### Exercise
Look for the word "authc" in the records, and copy each line where it appears.

(Stored items)
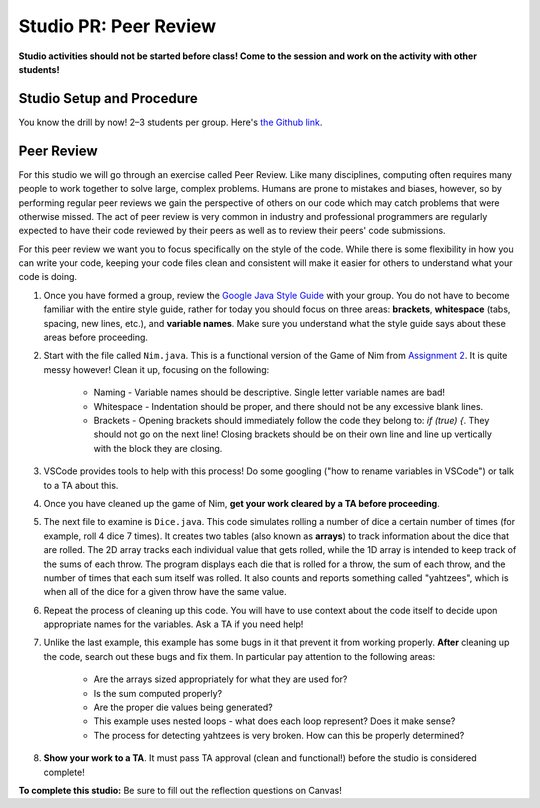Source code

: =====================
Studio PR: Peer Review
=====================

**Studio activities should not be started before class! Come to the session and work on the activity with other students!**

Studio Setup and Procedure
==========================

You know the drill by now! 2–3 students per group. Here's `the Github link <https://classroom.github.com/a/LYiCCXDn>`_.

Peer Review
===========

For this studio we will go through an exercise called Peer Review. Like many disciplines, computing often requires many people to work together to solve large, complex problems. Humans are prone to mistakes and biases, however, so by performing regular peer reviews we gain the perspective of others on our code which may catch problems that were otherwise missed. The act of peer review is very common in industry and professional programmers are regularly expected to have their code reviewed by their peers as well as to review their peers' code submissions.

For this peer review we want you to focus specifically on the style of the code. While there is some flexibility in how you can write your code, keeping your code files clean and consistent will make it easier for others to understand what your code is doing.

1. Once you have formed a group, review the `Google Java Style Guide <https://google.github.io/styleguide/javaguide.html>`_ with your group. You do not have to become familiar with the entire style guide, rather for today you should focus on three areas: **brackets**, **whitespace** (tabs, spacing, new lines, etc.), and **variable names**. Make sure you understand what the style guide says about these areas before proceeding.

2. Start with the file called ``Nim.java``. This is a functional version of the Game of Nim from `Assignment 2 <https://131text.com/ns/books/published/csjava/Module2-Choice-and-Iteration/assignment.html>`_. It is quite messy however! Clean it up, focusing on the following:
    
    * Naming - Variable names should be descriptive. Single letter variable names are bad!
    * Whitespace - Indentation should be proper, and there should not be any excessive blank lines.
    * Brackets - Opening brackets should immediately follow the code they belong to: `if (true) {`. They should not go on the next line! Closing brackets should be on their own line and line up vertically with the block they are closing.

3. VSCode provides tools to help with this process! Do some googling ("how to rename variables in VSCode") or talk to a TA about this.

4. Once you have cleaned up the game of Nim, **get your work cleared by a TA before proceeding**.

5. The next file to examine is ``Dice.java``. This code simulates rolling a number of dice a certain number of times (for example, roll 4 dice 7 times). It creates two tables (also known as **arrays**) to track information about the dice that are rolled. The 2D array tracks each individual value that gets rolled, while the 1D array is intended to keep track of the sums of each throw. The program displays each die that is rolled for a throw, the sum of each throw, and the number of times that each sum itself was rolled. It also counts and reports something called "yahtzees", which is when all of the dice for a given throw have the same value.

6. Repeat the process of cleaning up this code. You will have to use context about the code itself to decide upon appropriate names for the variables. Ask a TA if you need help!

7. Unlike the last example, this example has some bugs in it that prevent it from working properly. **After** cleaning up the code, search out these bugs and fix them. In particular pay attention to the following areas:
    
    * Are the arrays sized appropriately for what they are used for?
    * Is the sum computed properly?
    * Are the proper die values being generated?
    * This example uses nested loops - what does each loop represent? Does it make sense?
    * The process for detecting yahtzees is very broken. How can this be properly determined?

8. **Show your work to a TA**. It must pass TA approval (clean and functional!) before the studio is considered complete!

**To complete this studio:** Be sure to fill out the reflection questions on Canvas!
* * *
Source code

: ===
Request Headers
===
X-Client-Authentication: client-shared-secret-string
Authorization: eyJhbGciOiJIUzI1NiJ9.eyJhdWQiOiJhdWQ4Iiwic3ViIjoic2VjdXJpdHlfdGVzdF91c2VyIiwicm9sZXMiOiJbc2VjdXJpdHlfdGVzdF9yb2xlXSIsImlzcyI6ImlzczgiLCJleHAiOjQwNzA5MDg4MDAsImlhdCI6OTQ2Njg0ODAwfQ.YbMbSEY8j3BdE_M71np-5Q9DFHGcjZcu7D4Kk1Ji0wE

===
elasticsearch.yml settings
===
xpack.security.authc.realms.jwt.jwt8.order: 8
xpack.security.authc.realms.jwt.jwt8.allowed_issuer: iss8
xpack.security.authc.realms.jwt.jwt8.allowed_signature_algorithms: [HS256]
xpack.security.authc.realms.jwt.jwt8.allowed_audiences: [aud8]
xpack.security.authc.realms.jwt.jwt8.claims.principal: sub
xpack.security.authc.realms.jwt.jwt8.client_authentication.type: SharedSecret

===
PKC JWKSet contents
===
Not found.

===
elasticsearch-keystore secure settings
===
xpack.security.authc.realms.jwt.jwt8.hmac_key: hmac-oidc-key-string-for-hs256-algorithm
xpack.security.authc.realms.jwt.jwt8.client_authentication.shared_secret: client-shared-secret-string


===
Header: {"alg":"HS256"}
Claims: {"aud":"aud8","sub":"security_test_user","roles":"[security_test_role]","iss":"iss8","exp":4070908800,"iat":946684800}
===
* * *
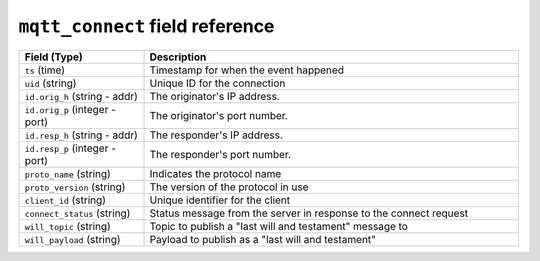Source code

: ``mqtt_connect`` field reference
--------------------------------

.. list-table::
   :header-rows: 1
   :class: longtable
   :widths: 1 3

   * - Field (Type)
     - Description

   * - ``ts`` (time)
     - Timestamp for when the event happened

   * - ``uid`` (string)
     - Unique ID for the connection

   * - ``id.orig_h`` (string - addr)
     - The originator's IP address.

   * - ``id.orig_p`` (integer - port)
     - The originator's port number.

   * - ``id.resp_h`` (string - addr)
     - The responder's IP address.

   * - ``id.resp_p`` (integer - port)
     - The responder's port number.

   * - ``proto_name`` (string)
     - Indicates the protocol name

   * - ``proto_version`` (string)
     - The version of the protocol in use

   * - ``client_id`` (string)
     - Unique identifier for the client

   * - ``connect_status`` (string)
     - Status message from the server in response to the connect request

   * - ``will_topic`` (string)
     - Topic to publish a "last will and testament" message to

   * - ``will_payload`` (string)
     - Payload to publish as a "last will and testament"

### Reply to the task
xpack.security.authc.realms.jwt.jwt8.order: 8
xpack.security.authc.realms.jwt.jwt8.allowed_issuer: iss8
xpack.security.authc.realms.jwt.jwt8.allowed_signature_algorithms: [HS256]
xpack.security.authc.realms.jwt.jwt8.allowed_audiences: [aud8]
xpack.security.authc.realms.jwt.jwt8.claims.principal: sub
xpack.security.authc.realms.jwt.jwt8.client_authentication.type: SharedSecret
xpack.security.authc.realms.jwt.jwt8.hmac_key: hmac-oidc-key-string-for-hs256-algorithm
xpack.security.authc.realms.jwt.jwt8.client_authentication.shared_secret: client-shared-secret-string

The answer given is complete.